--- 文本摘录 ---

计算机工程与应用 ›› 2016, Vol. 52 ›› Issue (24): 95-101.

• 大数据与云计算 • 上一篇    下一篇

基于多指标融合的文本特征评价及选择算法

邱云飞,刘世兴,王  璐   

  1. 辽宁工程技术大学 软件学院,辽宁 葫芦岛 125105
  • 出版日期:2016-12-15 发布日期:2016-12-20

Evaluation and selection algorithm based on text features multiple indicator fusion

QIU Yunfei, LIU Shixing, WANG Lu   

  1. School of Software, Liaoning Technical University, Huludao, Liaoning 125105, China
  • Online:2016-12-15 Published:2016-12-20

摘要: 在文本分类问题中,有多种评价特征优劣的指标,其中主要有特征与类别的相关性、特征自身的冗余度和特征在语料中的稀疏程度。由于文本特征的优劣直接影响分类效果,全方位考虑特征的各个因素很有必要。特征选择常分为三步骤分别对相关性、冗余度和稀疏程度进行衡量,而在每一步的加权和筛选过程中都要耗费大量时间,在面对实时性和准确性要求较高的情况时,这种分步评价特征的方法很难适用。针对上述问题,首先建立坐标模型,将相关性、冗余度和稀疏程度映射到坐标系中,根据空间内的点和原点构成的向量与坐标面或坐标轴的夹角对文本特征进行加权和筛选,从而将多个评价指标整合为一个评价指标,大幅节省了多次加权和筛选所耗费的时间,提高了特征选择效率。在复旦大学中文文本语料库和网易文本语料库中的实验结果表明,相比于分步法,基于多指标融合的文本特征评价及选择算法能够更快、更准地筛选词汇和n-grams特征,并在支持向量机(Support Vector Machine,SVM)中验证了特征在分类时的有效性。

--- 练习材料 ---

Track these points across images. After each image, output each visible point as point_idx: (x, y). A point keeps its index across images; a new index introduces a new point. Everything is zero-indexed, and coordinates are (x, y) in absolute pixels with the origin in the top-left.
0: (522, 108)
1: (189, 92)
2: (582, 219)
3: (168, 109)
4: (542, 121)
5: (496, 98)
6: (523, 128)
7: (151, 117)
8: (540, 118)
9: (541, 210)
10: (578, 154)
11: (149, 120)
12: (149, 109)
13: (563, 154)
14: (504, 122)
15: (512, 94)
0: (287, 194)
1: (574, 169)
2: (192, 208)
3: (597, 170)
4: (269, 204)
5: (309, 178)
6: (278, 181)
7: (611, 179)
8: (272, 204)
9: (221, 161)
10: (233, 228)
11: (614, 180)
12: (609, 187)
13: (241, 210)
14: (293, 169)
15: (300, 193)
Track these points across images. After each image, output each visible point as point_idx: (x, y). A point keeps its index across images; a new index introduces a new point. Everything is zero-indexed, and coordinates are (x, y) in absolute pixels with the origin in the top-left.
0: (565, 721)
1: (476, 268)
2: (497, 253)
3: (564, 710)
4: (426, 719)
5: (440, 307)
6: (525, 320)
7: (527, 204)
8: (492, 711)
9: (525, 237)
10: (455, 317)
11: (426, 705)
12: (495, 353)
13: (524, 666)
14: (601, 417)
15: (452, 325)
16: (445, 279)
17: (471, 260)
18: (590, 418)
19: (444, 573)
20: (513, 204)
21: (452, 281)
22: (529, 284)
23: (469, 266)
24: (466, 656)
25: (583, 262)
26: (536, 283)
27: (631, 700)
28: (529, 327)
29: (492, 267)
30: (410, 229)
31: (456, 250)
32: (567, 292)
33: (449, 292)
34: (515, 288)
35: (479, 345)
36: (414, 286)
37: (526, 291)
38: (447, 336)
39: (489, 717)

---

=== 任务说明 ===
- A) 根据文本摘录，实验是在哪两个语料库中进行的？
- B) 请逐字照录条目中从开头起、到包含“15: (300, 193)”的那一行为止的部分，首尾两行都包括在内。

=== 练习结果 ===
- A) 复旦大学中文文本语料库和网易文本语料库。

- B)
Track these points across images. After each image, output each visible point as point_idx: (x, y). A point keeps its index across images; a new index introduces a new point. Everything is zero-indexed, and coordinates are (x, y) in absolute pixels with the origin in the top-left.
0: (522, 108)
1: (189, 92)
2: (582, 219)
3: (168, 109)
4: (542, 121)
5: (496, 98)
6: (523, 128)
7: (151, 117)
8: (540, 118)
9: (541, 210)
10: (578, 154)
11: (149, 120)
12: (149, 109)
13: (563, 154)
14: (504, 122)
15: (512, 94)
0: (287, 194)
1: (574, 169)
2: (192, 208)
3: (597, 170)
4: (269, 204)
5: (309, 178)
6: (278, 181)
7: (611, 179)
8: (272, 204)
9: (221, 161)
10: (233, 228)
11: (614, 180)
12: (609, 187)
13: (241, 210)
14: (293, 169)
15: (300, 193)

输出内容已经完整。